Selection

** BEGIN **

A team of researchers in China says it has found way to make solar panels work effectively in both rain and shine, by coating them with a layer of electron-rich graphene that can generate electricity from both sunlight and from salt ions in rain water.
A report in the journal Angewandte Chemie says that a team led by China’s Ocean University in Qingdao devised the method using a highly efficient dye-sensitized solar cell, coated with a thin film of graphene.
Graphene – an easy to produce, two-dimensional form of carbon in which the atoms are bonded into a honeycomb arrangement – is characterised by its unusual electronic properties, being rich in electrons that can move freely across the entire layer.
These properties allow electrons to move freely (delocalise) and make it a negatively-charged material when in solution.
When rainwater falls onto a solar panel – a condition that traditionally makes them unproductive – the droplets contain positively-charged salt ions of sodium, calcium and ammonia, which can bind with the surface of the graphene layer.

** END **

Supplied material

** BEGIN **

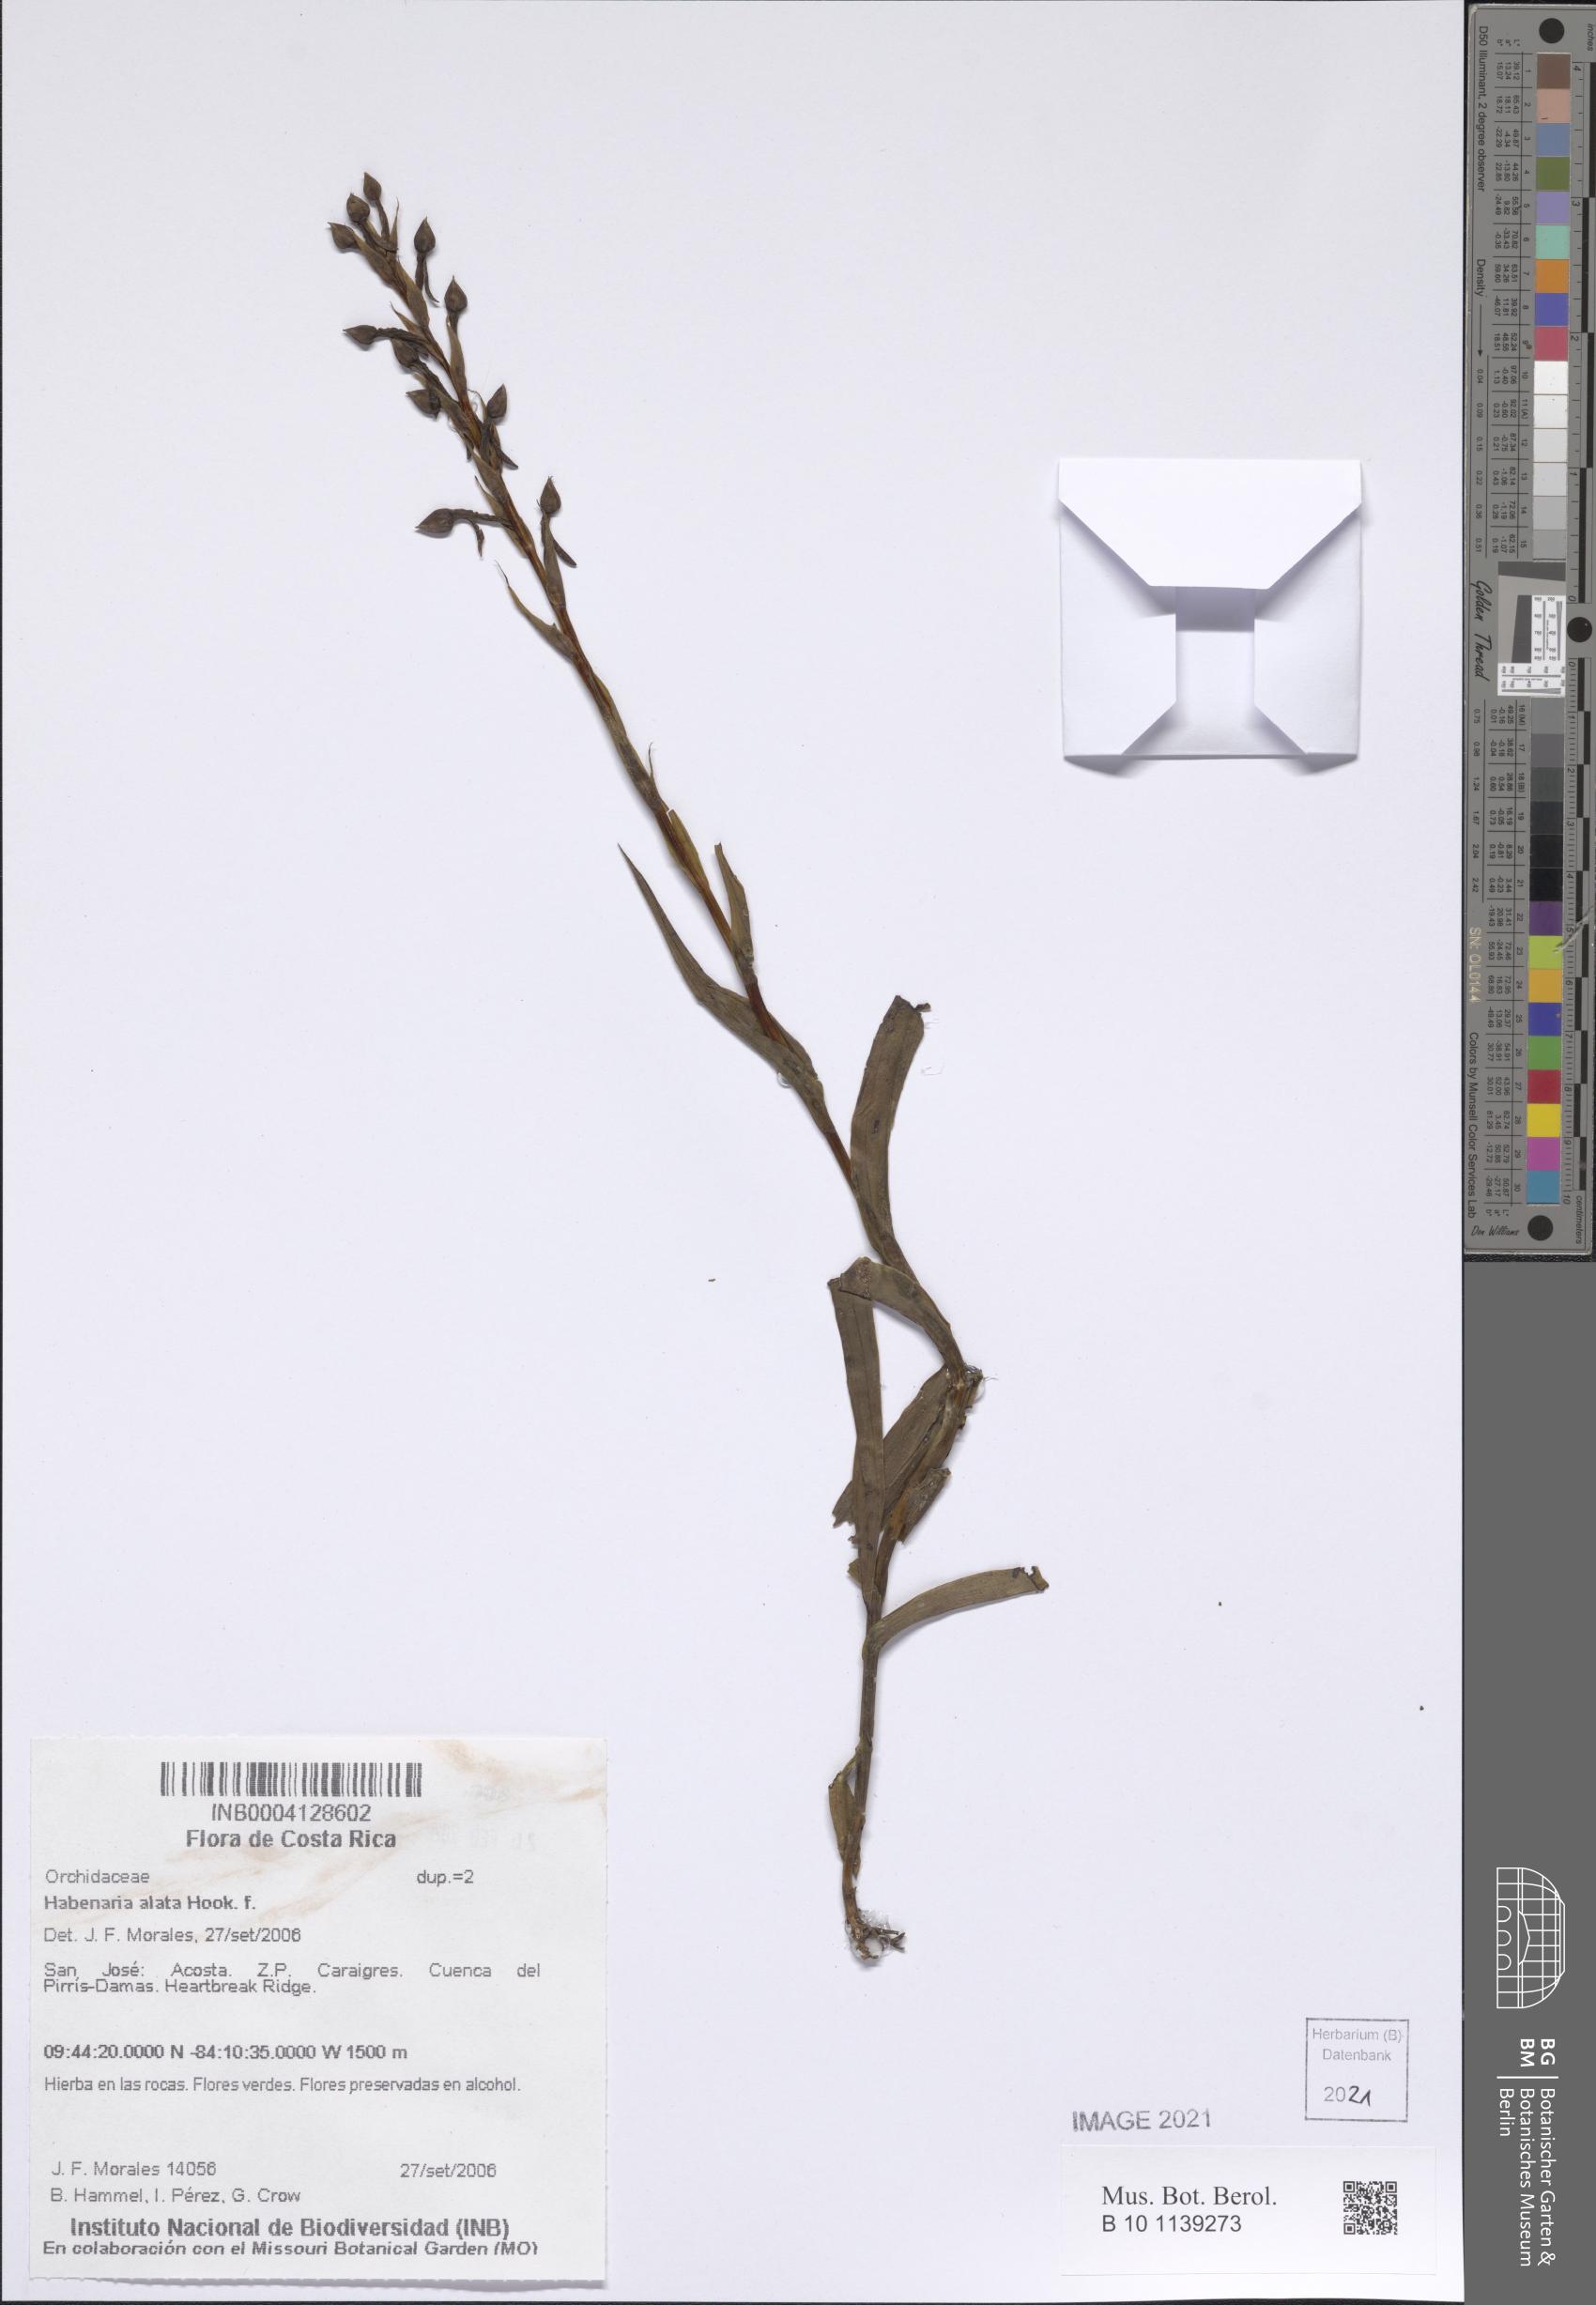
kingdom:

** END **

Stated exercise
Resume the article about graphene-coated solar panels that draw power from both sunlight and rain, picking up right after its final sentence.

Result for this exercise
The interaction results in a double-layer which causes the potential energy difference between the positively- and negatively-charged layers – enough to drive the delocalised electrons into producing a voltage and current.
According to this report, the team was able to generate electricity in the hundreds of microvolts range and achieve a solar-to-electricity efficiency of 6.5 per cent from the prototype graphene panel.
The primary challenge facing the team is the relatively low concentrations of salt ions in rainwater compared to the salt solutions prepared in the lab, which will make it difficult for the panel to produce large quantities of electricity.
They are currently working on modifying the technology to handle a variety of ion mixtures that can be contained in rainwater.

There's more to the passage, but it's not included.